Frasa “What a nightmare” dalam pesan Garbage untuk Indonesia justru mengundang pertanyaan balik dari warganet. Bagi sebagian pengguna, ungkapan itu terasa dekat dengan pengalaman sehari-hari dan memunculkan respons bernada ironis.

Akun Threads @garbage menulis, “Indonesia. Our thoughts are with you. What a nightmare,” disertai emoji patah hati. Pesan itu telah dilihat lebih dari 500.000 kali dan dipenuhi komentar dari pengguna internet Indonesia.

Pertanyaan yang tidak menunjuk satu peristiwa

Sejumlah komentar menanyakan mimpi buruk apa yang dimaksud oleh band tersebut. Ada yang menyebut keadaan sehari-hari terasa seperti mimpi buruk, sementara pengguna lain menuliskan, “Which nightmare specifically?”

Ragam tanggapan itu tidak mengarah pada satu kejadian tertentu. Sebaliknya, respons yang muncul mencerminkan luasnya tafsir publik terhadap kalimat simpati dari musisi internasional tersebut.

Kompas.com mencatat beberapa pengguna juga menyinggung kemungkinan daftar persoalan yang sangat panjang bila seluruh “mimpi buruk” itu dirinci. Humor gelap dan sindiran menjadi bagian dari cara warganet merespons isu sulit yang dibicarakan secara terbuka.

Nada komentar tersebut tidak selalu berarti penolakan atas empati yang disampaikan Garbage. Banyak tanggapan justru memperlihatkan percampuran antara rasa sedih, kegelisahan, dan upaya mencairkan situasi melalui candaan.

Lagu Garbage ikut masuk percakapan

Selain membahas kalimat “mimpi buruk”, pengguna Threads juga membawa katalog musik Garbage ke dalam kolom komentar. Salah satunya merujuk lagu Only Happy When It Rains melalui kalimat, “Thank you.
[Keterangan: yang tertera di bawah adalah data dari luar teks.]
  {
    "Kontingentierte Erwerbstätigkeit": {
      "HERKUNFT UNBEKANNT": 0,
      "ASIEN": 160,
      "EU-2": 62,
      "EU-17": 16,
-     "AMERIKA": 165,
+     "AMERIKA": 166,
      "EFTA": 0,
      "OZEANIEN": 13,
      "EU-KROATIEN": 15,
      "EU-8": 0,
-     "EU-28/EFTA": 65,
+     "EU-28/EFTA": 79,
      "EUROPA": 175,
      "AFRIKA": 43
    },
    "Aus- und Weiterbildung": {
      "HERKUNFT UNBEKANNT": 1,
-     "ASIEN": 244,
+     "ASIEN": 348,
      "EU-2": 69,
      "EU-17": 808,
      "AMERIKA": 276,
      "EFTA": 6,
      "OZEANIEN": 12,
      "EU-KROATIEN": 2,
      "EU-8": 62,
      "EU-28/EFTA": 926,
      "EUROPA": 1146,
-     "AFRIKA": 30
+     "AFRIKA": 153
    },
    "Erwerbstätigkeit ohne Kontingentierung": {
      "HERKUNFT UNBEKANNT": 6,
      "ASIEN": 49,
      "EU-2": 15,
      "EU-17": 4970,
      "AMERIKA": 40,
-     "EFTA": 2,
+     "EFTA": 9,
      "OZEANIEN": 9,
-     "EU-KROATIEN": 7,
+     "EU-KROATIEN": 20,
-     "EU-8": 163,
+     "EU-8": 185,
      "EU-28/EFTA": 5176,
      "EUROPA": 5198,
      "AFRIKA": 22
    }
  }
We’re still happy when it rains tho.”

Rujukan terhadap lagu tersebut memberi warna berbeda pada percakapan yang semula bernada muram. Kontras antara judul lagu dan isi pesan simpati menjadi bahan humor yang tetap terkait langsung dengan identitas band.
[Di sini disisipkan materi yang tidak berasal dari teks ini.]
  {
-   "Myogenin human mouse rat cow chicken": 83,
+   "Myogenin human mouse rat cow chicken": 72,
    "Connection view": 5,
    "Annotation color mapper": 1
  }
KaryaPosisi dalam pembahasan
Stupid GirlDisebut sebagai salah satu lagu sukses Garbage.
QueerDisebut sebagai salah satu lagu sukses Garbage.
Only Happy When It RainsMenjadi rujukan dalam komentar warganet.
The World Is Not EnoughDikenal sebagai lagu pengiring film James Bond.

Band yang telah dikenal pendengar luas

Garbage adalah band Amerika yang dibentuk pada 1993. Formasi yang disebut dalam laporan terdiri atas Shirley sebagai vokalis, Erikson pada gitar, bas, dan kibor, Vig pada drum, serta Steve pada gitar.
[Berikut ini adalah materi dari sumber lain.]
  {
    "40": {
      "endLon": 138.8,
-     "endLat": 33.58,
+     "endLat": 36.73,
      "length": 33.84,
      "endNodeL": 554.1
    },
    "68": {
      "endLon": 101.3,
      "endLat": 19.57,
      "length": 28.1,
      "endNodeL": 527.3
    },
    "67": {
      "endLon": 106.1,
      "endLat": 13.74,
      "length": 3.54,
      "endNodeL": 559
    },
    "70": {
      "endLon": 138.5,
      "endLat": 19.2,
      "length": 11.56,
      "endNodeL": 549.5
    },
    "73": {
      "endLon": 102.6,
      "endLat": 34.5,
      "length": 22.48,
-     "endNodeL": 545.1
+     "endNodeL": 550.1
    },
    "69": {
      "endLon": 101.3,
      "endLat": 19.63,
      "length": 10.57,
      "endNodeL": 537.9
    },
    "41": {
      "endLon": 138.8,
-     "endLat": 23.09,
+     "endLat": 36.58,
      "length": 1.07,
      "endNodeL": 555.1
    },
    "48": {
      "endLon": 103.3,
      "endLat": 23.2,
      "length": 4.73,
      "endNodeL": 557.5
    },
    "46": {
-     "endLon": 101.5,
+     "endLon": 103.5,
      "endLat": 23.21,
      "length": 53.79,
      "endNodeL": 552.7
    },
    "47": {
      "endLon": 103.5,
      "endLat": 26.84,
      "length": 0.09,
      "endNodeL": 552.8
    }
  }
Vig telah dikenal sebagai produser sebelum membentuk Garbage. Ia disebut pernah memproduseri Nevermind milik Nirvana yang dirilis pada 1991 dan album 21st Century Breakdown milik Green Day.

Lagu The World Is Not Enough turut memperluas pengenalan publik terhadap Garbage karena digunakan dalam film James Bond. Latar musik tersebut menjelaskan mengapa unggahan singkat band ini dapat segera memantik komentar yang memadukan empati, kritik, dan referensi lagu.